Charged GBH chronology
| Leather, Bristles, Studs and Acne (1981) | City Baby Attacked by Rats (1982) | Leather, Bristles, No Survivors and Sick Boys... (1982) |

= City Baby Attacked by Rats =

City Baby Attacked by Rats is the debut album by the band Charged GBH. It was released in 1982 on Clay Records and was rereleased in 2002 by leading punk reissue label Captain Oi! with bonus tracks (A & B sides of singles "No Survivors" and "Sick Boy"). It is considered a landmark in the development of hardcore punk, especially the UK 82 scene.
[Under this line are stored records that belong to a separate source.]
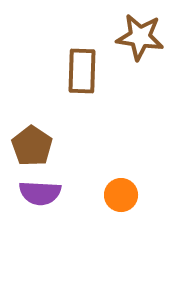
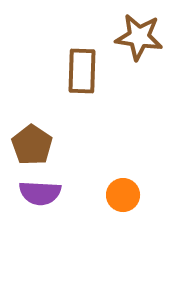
brown star: moved 1 px left
brown pentagon: moved 1 px up
orange circle: moved 2 px right
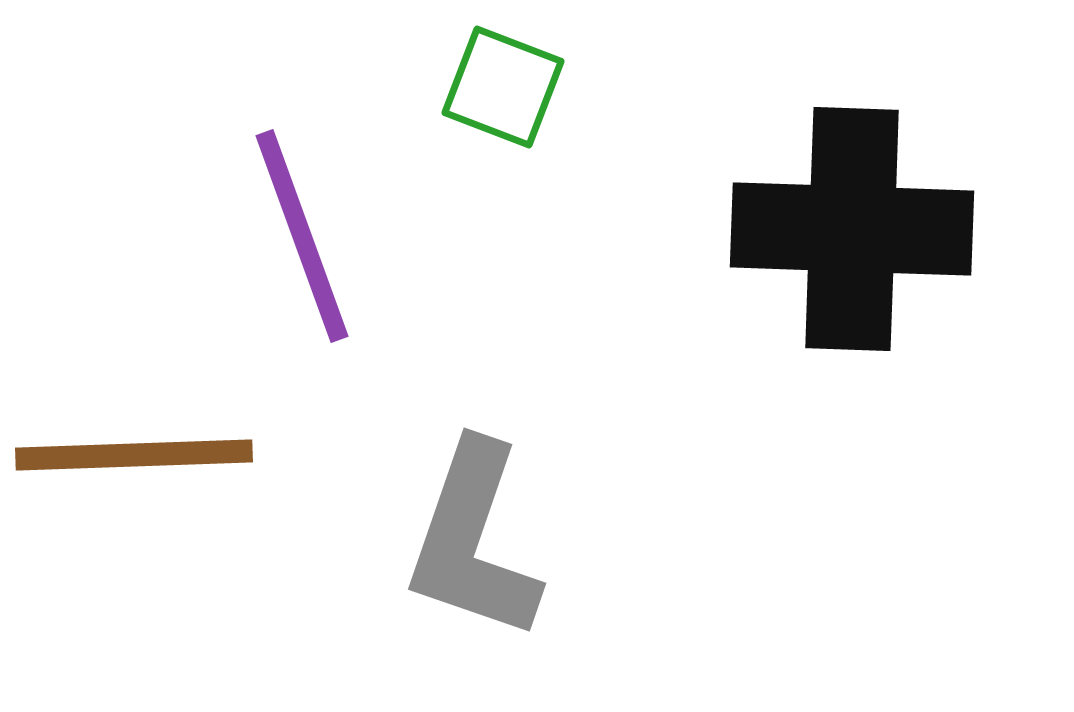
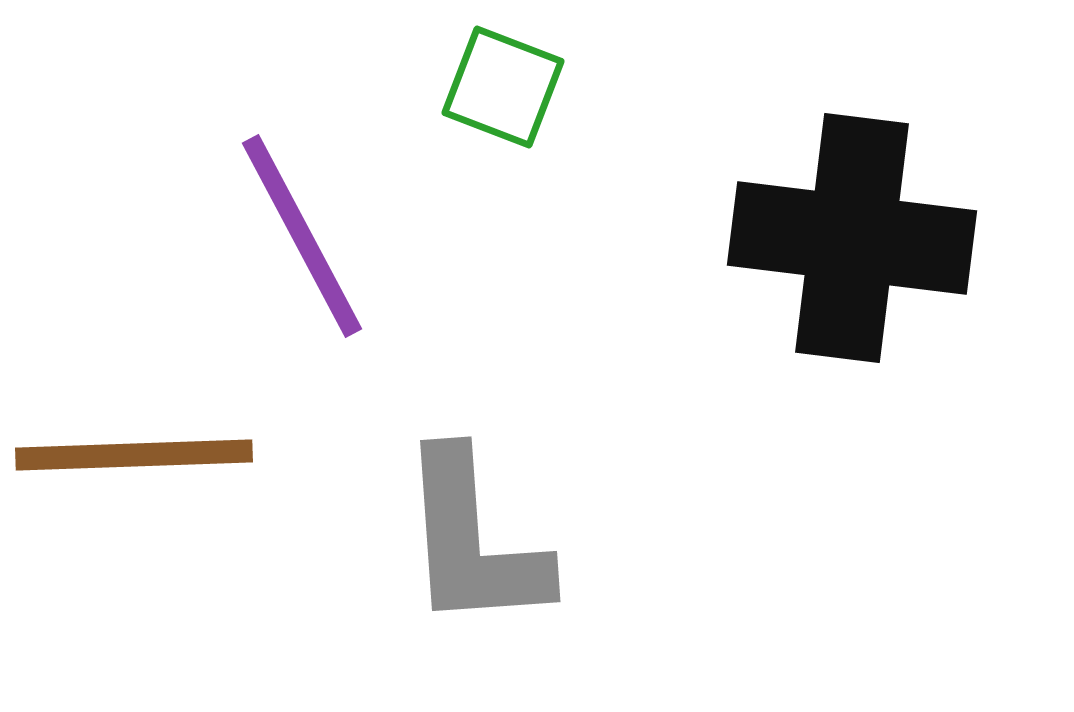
black cross: moved 9 px down; rotated 5 degrees clockwise
purple line: rotated 8 degrees counterclockwise
gray L-shape: rotated 23 degrees counterclockwise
Recorded at Frank Skarth Recordings (FSR) in Birmingham, produced by Mike "Clay" Stone. It contains a rerecording of earlier single "Sick Boy".

Professional ratings
Review scores
| Source | Rating |
| AllMusic | Star Half star |
| Record Mirror | Star |

==Track listing==
1. "Time Bomb" - 2:26
2. "Sick Boy" - 2:32
3. "Wardogs" - 1:29
4. "Slut" - 2:32
5. "Maniac" - 2:12
6. "Gunned Down" - 2:34
7. "I Am the Hunted" - 2:52
8. "City Baby Attacked by Rats" - 2:34
9. "Prayer of a Realist" - 2:29
10. "Passenger on the Menu" - 2:48
11. "Heavy Discipline" - 2:11
12. "Boston Babies" - 2:07
13. "Bellend Bop" - 5:08

===Captain Oi re-release bonus tracks===
1. - "No Survivors" - 2:35
2. "Self Destruct" - 2:01
3. "Big Women" - 2:17
4. "Am I Dead Yet?" - 2:31
5. "Slit Your Own Throat" - 2:07
6. "Sick Boy [Single Version]" - 2:34

==In popular culture==
- Metallica vocalist and guitarist James Hetfield revealed that the title of their song Spit Out the Bone was lifted from the lyrics of "Passenger on the Menu".